The question here presented is thus whether or not the town of Plainville has conferred any such unusual authority upon its Zoning Board of Appeals. A review of the Plainville Zoning Regulations clearly shows that it has not.

Article 13 of the Regulations limits the Board's power to grant variances as follows:

The Board of Appeals shall have the power . . ., as specified in Section 8-6 of Chapter 124 of General Statutes of the State of Connecticut, as amended: . . . 3. To determine and vary the application of these Zoning Regulations, solely with respect CT Page 6713 to a parcel of land where, owing to the conditions especially affecting such parcel but not affecting generally the district in which it is located, a literal enforcement of these Regulations would result in exceptional difficulty or unusual hardship. Any such variance to these Zoning Regulations shall be in harmony with their general purpose and intent, and shall be made with due consideration for conserving the public health, safety, convenience, welfare and property values.

Not only does this provision expressly require a showing of exceptional difficulty or unusual hardship as a precondition to the granting of a variance, but it makes no provision for the granting of variances on any alternative basis.

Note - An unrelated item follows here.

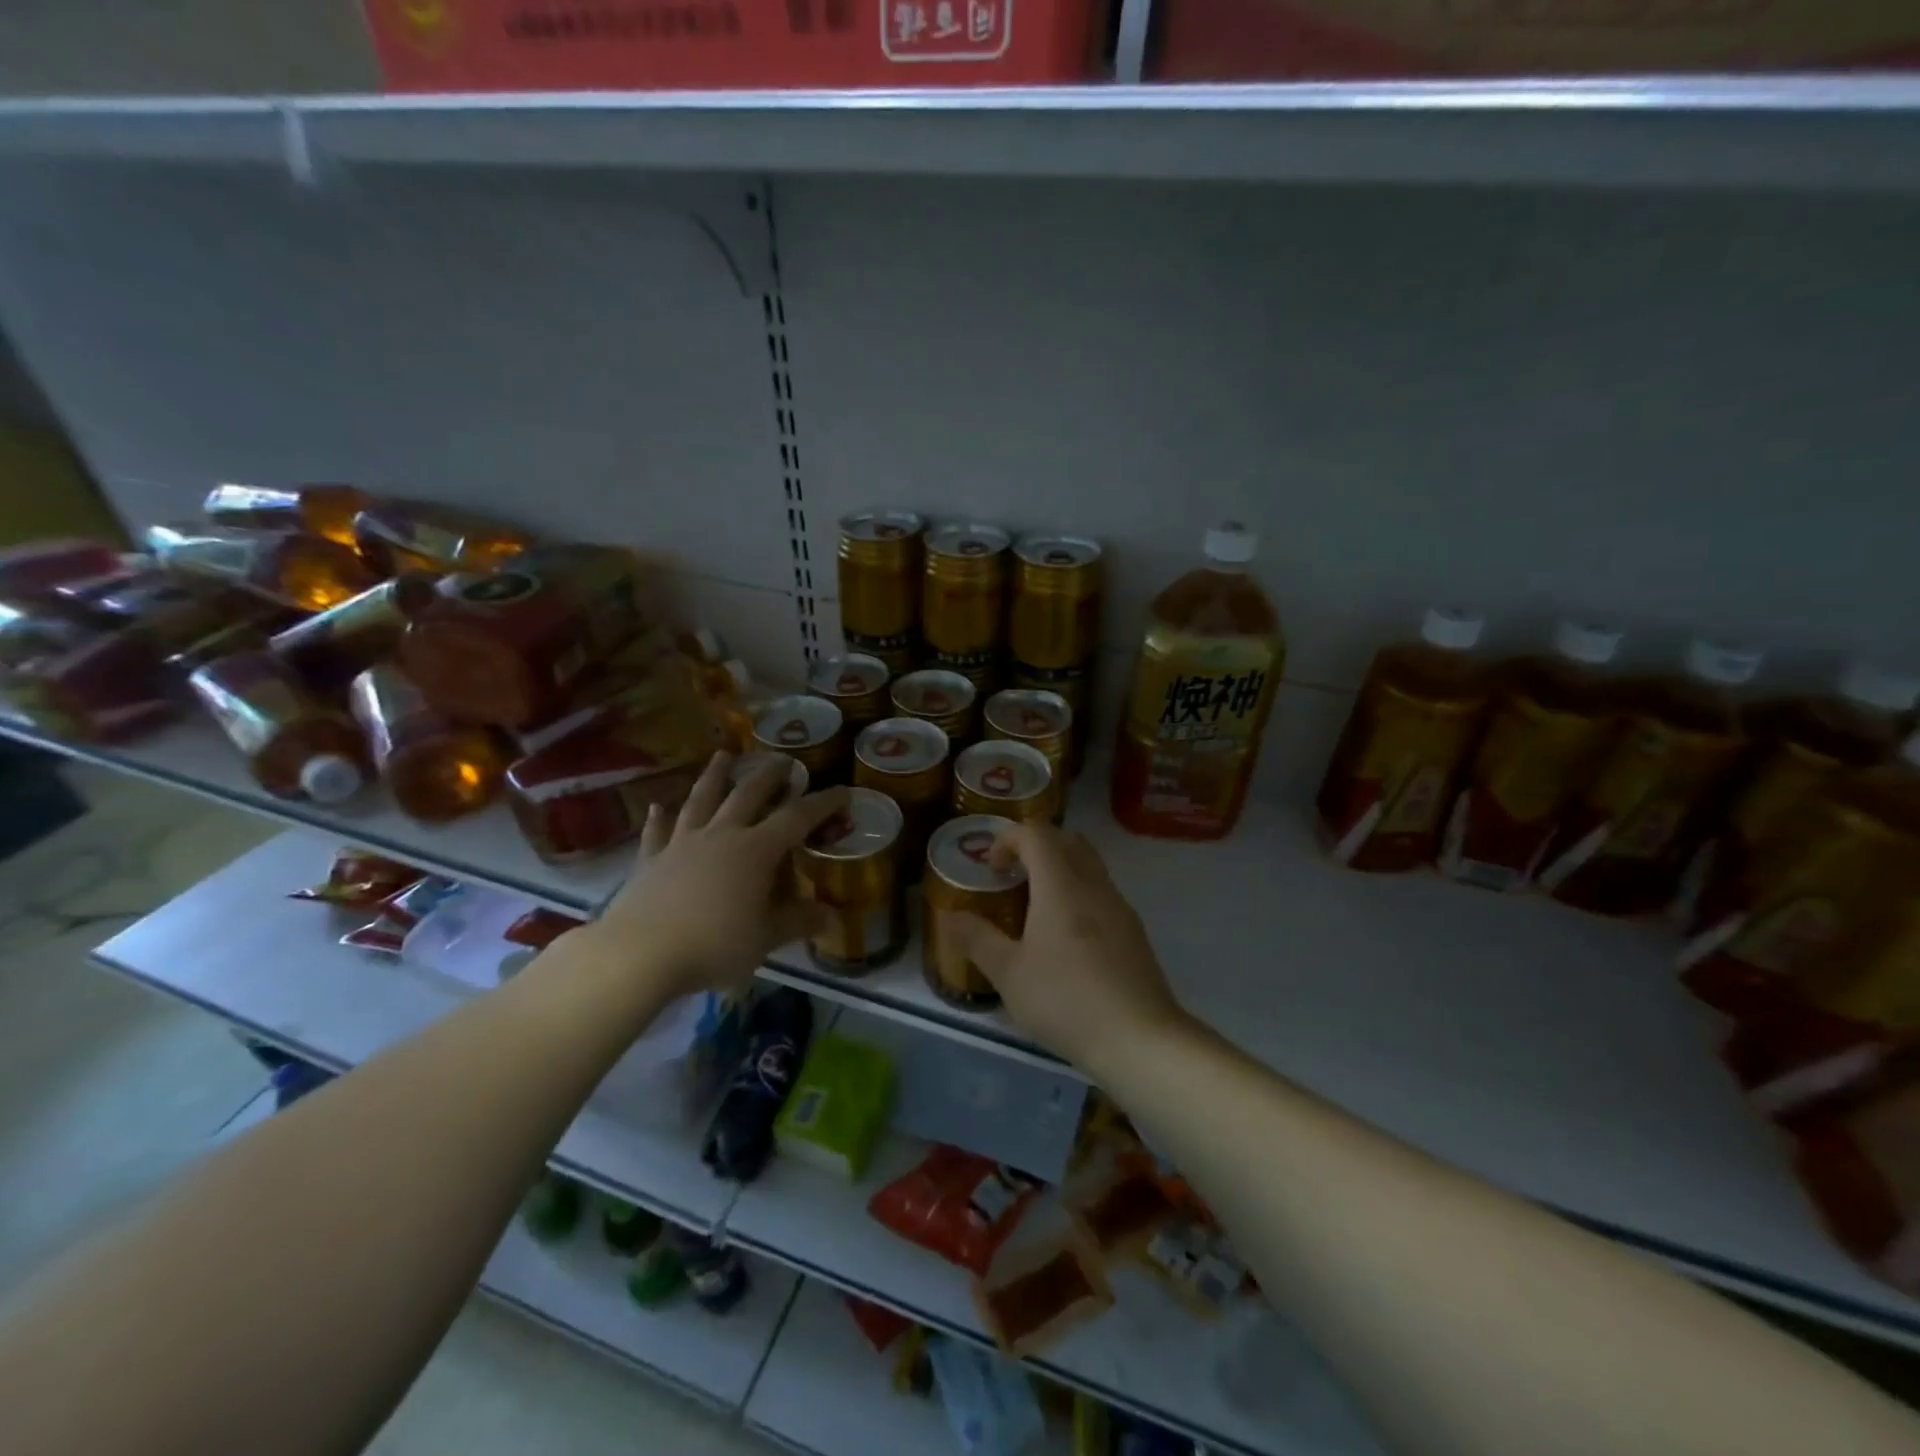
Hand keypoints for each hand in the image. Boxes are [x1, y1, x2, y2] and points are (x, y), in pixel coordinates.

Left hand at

Article 7 of the Regulations, moreover, provides in pertinent part as follows:

4. A nonconforming use shall be changed to a conforming use only, except that: (a) A nonconforming use may be changed to another nonconforming use not more objectionable in character by permission of the Planning and Zoning Commission.

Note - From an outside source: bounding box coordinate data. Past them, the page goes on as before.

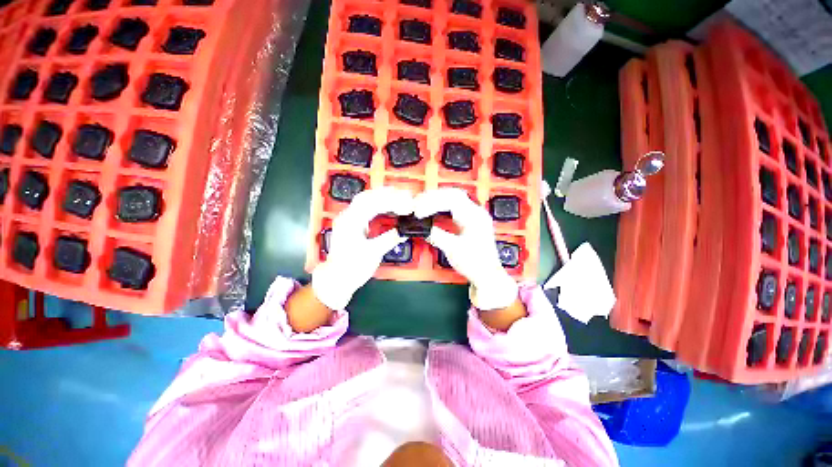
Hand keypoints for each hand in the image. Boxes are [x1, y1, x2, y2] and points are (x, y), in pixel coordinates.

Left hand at [312, 187, 413, 309]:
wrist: (337, 279)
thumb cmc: (352, 267)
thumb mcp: (373, 253)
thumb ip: (389, 239)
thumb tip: (404, 231)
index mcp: (351, 221)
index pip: (372, 203)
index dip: (391, 201)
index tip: (406, 204)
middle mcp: (347, 217)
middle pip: (367, 197)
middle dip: (386, 194)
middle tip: (403, 194)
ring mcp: (348, 220)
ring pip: (365, 201)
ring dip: (381, 197)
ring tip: (398, 197)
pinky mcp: (351, 225)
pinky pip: (365, 209)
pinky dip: (377, 205)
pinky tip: (387, 208)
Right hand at [414, 188, 518, 310]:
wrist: (487, 276)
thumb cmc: (476, 264)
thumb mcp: (453, 249)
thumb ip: (436, 235)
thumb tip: (421, 227)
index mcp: (475, 217)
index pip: (451, 199)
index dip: (432, 202)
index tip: (419, 211)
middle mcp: (475, 212)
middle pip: (452, 194)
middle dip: (432, 197)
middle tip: (417, 204)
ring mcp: (473, 216)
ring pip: (452, 199)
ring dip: (435, 201)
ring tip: (421, 205)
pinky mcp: (468, 222)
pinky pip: (452, 208)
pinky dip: (440, 208)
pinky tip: (432, 211)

This provision demonstrates that while Plainville recognizes the appropriateness, under some circumstances, of converting nonconforming uses to other, less offensive nonconforming uses, it has conferred the sole power to authorize such conversions upon its Planning and Zoning Commission, a legislative body with broad powers to make town-wide zoning policy, rather than its quasi-judicial Zoning Board of Appeals.

Thus deprived by the Plainville Zoning Regulation of any power to grant variances without proof of exceptional difficulty or unusual hardship — whether to permit conversions from existing nonconforming uses to other, less offensive nonconforming uses or for any other purpose — the defendant Board plainly exceeded its lawful authority by granting the variance here in question. For that reason, and for all the reasons set forth in this opinion, the plaintiffs' appeal is sustained, and the defendant's decision to grant the challenged variance is overruled.

So ordered this 15th day of July, 1992.